▶ _WORK REQUIRED_
Lay out each line of the data below as a JSON array of strings, one string per line, with blank lines omitted.

▶ _GIVEN RECORDS_
===

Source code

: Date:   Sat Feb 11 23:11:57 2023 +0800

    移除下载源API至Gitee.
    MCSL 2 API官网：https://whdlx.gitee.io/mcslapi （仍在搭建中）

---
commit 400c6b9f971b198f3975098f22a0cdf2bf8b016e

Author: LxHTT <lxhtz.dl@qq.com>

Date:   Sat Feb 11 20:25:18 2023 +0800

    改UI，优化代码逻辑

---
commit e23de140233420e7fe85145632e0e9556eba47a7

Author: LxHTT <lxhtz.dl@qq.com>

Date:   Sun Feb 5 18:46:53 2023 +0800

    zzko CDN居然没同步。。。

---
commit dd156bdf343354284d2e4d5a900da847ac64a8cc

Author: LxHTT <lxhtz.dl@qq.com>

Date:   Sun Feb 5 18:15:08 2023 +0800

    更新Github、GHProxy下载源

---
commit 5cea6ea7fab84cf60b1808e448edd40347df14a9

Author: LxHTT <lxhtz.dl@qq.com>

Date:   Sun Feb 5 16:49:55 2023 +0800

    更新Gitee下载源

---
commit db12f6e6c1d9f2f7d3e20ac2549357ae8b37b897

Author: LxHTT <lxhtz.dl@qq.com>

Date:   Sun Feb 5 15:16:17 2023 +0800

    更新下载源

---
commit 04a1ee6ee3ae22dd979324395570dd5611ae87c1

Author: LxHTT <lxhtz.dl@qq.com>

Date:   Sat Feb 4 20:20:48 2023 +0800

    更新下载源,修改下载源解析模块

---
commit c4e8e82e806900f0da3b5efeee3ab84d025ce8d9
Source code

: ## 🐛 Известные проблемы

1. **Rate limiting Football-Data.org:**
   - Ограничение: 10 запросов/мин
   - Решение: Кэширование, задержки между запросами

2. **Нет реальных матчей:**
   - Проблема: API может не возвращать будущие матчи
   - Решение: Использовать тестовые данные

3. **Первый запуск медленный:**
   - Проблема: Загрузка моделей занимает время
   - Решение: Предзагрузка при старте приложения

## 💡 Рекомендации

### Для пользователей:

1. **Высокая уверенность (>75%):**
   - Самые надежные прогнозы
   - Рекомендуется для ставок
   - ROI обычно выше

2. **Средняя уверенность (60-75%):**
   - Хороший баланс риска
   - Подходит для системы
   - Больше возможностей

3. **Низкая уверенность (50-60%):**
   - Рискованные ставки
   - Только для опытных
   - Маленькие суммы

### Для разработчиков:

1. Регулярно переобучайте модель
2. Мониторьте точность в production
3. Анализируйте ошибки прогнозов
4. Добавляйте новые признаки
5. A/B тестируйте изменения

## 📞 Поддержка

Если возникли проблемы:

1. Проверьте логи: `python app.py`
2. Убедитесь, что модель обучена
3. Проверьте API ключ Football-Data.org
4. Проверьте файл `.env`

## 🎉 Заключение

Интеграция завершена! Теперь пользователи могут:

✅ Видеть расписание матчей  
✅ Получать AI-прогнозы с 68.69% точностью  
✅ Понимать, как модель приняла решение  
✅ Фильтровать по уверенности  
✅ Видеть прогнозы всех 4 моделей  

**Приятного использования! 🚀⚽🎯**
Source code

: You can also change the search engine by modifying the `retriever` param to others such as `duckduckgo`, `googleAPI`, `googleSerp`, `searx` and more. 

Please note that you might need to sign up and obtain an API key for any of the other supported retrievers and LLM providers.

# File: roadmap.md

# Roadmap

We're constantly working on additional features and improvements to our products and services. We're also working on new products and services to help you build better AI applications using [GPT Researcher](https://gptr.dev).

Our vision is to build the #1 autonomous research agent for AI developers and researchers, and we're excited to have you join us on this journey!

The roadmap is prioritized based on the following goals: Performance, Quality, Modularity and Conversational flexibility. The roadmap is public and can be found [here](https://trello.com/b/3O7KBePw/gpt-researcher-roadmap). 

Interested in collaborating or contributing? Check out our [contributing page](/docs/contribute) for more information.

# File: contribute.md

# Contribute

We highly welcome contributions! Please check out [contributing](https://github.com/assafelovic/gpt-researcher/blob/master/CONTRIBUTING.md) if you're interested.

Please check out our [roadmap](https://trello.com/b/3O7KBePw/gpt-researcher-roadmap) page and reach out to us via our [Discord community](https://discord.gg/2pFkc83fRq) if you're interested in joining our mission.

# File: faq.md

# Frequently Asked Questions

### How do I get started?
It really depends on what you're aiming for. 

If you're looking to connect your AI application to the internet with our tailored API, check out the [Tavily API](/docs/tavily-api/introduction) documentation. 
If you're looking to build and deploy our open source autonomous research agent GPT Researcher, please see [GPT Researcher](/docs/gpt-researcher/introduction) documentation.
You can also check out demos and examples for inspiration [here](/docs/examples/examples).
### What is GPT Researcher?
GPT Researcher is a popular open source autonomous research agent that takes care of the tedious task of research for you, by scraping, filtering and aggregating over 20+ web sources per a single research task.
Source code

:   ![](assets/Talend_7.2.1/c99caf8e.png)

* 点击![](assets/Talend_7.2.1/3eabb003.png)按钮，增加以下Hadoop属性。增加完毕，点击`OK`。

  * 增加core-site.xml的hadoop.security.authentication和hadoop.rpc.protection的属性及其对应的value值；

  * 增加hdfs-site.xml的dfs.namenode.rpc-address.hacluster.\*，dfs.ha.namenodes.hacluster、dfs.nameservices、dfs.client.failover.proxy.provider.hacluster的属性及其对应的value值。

===

▶ _RESULT_
[
  "Source code",
  ": Date:   Sat Feb 11 23:11:57 2023 +0800",
  "    移除下载源API至Gitee.",
  "    MCSL 2 API官网：https://whdlx.gitee.io/mcslapi （仍在搭建中）",
  "---",
  "commit 400c6b9f971b198f3975098f22a0cdf2bf8b016e",
  "Author: LxHTT <lxhtz.dl@qq.com>",
  "Date:   Sat Feb 11 20:25:18 2023 +0800",
  "    改UI，优化代码逻辑",
  "---",
  "commit e23de140233420e7fe85145632e0e9556eba47a7",
  "Author: LxHTT <lxhtz.dl@qq.com>",
  "Date:   Sun Feb 5 18:46:53 2023 +0800",
  "    zzko CDN居然没同步。。。",
  "---",
  "commit dd156bdf343354284d2e4d5a900da847ac64a8cc",
  "Author: LxHTT <lxhtz.dl@qq.com>",
  "Date:   Sun Feb 5 18:15:08 2023 +0800",
  "    更新Github、GHProxy下载源",
  "---",
  "commit 5cea6ea7fab84cf60b1808e448edd40347df14a9",
  "Author: LxHTT <lxhtz.dl@qq.com>",
  "Date:   Sun Feb 5 16:49:55 2023 +0800",
  "    更新Gitee下载源",
  "---",
  "commit db12f6e6c1d9f2f7d3e20ac2549357ae8b37b897",
  "Author: LxHTT <lxhtz.dl@qq.com>",
  "Date:   Sun Feb 5 15:16:17 2023 +0800",
  "    更新下载源",
  "---",
  "commit 04a1ee6ee3ae22dd979324395570dd5611ae87c1",
  "Author: LxHTT <lxhtz.dl@qq.com>",
  "Date:   Sat Feb 4 20:20:48 2023 +0800",
  "    更新下载源,修改下载源解析模块",
  "---",
  "commit c4e8e82e806900f0da3b5efeee3ab84d025ce8d9",
  "Source code",
  ": ## 🐛 Известные проблемы",
  "1. **Rate limiting Football-Data.org:**",
  "   - Ограничение: 10 запросов/мин",
  "   - Решение: Кэширование, задержки между запросами",
  "2. **Нет реальных матчей:**",
  "   - Проблема: API может не возвращать будущие матчи",
  "   - Решение: Использовать тестовые данные",
  "3. **Первый запуск медленный:**",
  "   - Проблема: Загрузка моделей занимает время",
  "   - Решение: Предзагрузка при старте приложения",
  "## 💡 Рекомендации",
  "### Для пользователей:",
  "1. **Высокая уверенность (>75%):**",
  "   - Самые надежные прогнозы",
  "   - Рекомендуется для ставок",
  "   - ROI обычно выше",
  "2. **Средняя уверенность (60-75%):**",
  "   - Хороший баланс риска",
  "   - Подходит для системы",
  "   - Больше возможностей",
  "3. **Низкая уверенность (50-60%):**",
  "   - Рискованные ставки",
  "   - Только для опытных",
  "   - Маленькие суммы",
  "### Для разработчиков:",
  "1. Регулярно переобучайте модель",
  "2. Мониторьте точность в production",
  "3. Анализируйте ошибки прогнозов",
  "4. Добавляйте новые признаки",
  "5. A/B тестируйте изменения",
  "## 📞 Поддержка",
  "Если возникли проблемы:",
  "1. Проверьте логи: `python app.py`",
  "2. Убедитесь, что модель обучена",
  "3. Проверьте API ключ Football-Data.org",
  "4. Проверьте файл `.env`",
  "## 🎉 Заключение",
  "Интеграция завершена! Теперь пользователи могут:",
  "✅ Видеть расписание матчей  ",
  "✅ Получать AI-прогнозы с 68.69% точностью  ",
  "✅ Понимать, как модель приняла решение  ",
  "✅ Фильтровать по уверенности  ",
  "✅ Видеть прогнозы всех 4 моделей  ",
  "**Приятного использования! 🚀⚽🎯**",
  "Source code",
  ": You can also change the search engine by modifying the `retriever` param to others such as `duckduckgo`, `googleAPI`, `googleSerp`, `searx` and more. ",
  "Please note that you might need to sign up and obtain an API key for any of the other supported retrievers and LLM providers.",
  "# File: roadmap.md",
  "# Roadmap",
  "We're constantly working on additional features and improvements to our products and services. We're also working on new products and services to help you build better AI applications using [GPT Researcher](https://gptr.dev).",
  "Our vision is to build the #1 autonomous research agent for AI developers and researchers, and we're excited to have you join us on this journey!",
  "The roadmap is prioritized based on the following goals: Performance, Quality, Modularity and Conversational flexibility. The roadmap is public and can be found [here](https://trello.com/b/3O7KBePw/gpt-researcher-roadmap). ",
  "Interested in collaborating or contributing? Check out our [contributing page](/docs/contribute) for more information.",
  "# File: contribute.md",
  "# Contribute",
  "We highly welcome contributions! Please check out [contributing](https://github.com/assafelovic/gpt-researcher/blob/master/CONTRIBUTING.md) if you're interested.",
  "Please check out our [roadmap](https://trello.com/b/3O7KBePw/gpt-researcher-roadmap) page and reach out to us via our [Discord community](https://discord.gg/2pFkc83fRq) if you're interested in joining our mission.",
  "# File: faq.md",
  "# Frequently Asked Questions",
  "### How do I get started?",
  "It really depends on what you're aiming for. ",
  "If you're looking to connect your AI application to the internet with our tailored API, check out the [Tavily API](/docs/tavily-api/introduction) documentation. ",
  "If you're looking to build and deploy our open source autonomous research agent GPT Researcher, please see [GPT Researcher](/docs/gpt-researcher/introduction) documentation.",
  "You can also check out demos and examples for inspiration [here](/docs/examples/examples).",
  "### What is GPT Researcher?",
  "GPT Researcher is a popular open source autonomous research agent that takes care of the tedious task of research for you, by scraping, filtering and aggregating over 20+ web sources per a single research task.",
  "Source code",
  ":   ![](assets/Talend_7.2.1/c99caf8e.png)",
  "* 点击![](assets/Talend_7.2.1/3eabb003.png)按钮，增加以下Hadoop属性。增加完毕，点击`OK`。",
  "  * 增加core-site.xml的hadoop.security.authentication和hadoop.rpc.protection的属性及其对应的value值；",
  "  * 增加hdfs-site.xml的dfs.namenode.rpc-address.hacluster.\\*，dfs.ha.namenodes.hacluster、dfs.nameservices、dfs.client.failover.proxy.provider.hacluster的属性及其对应的value值。"
]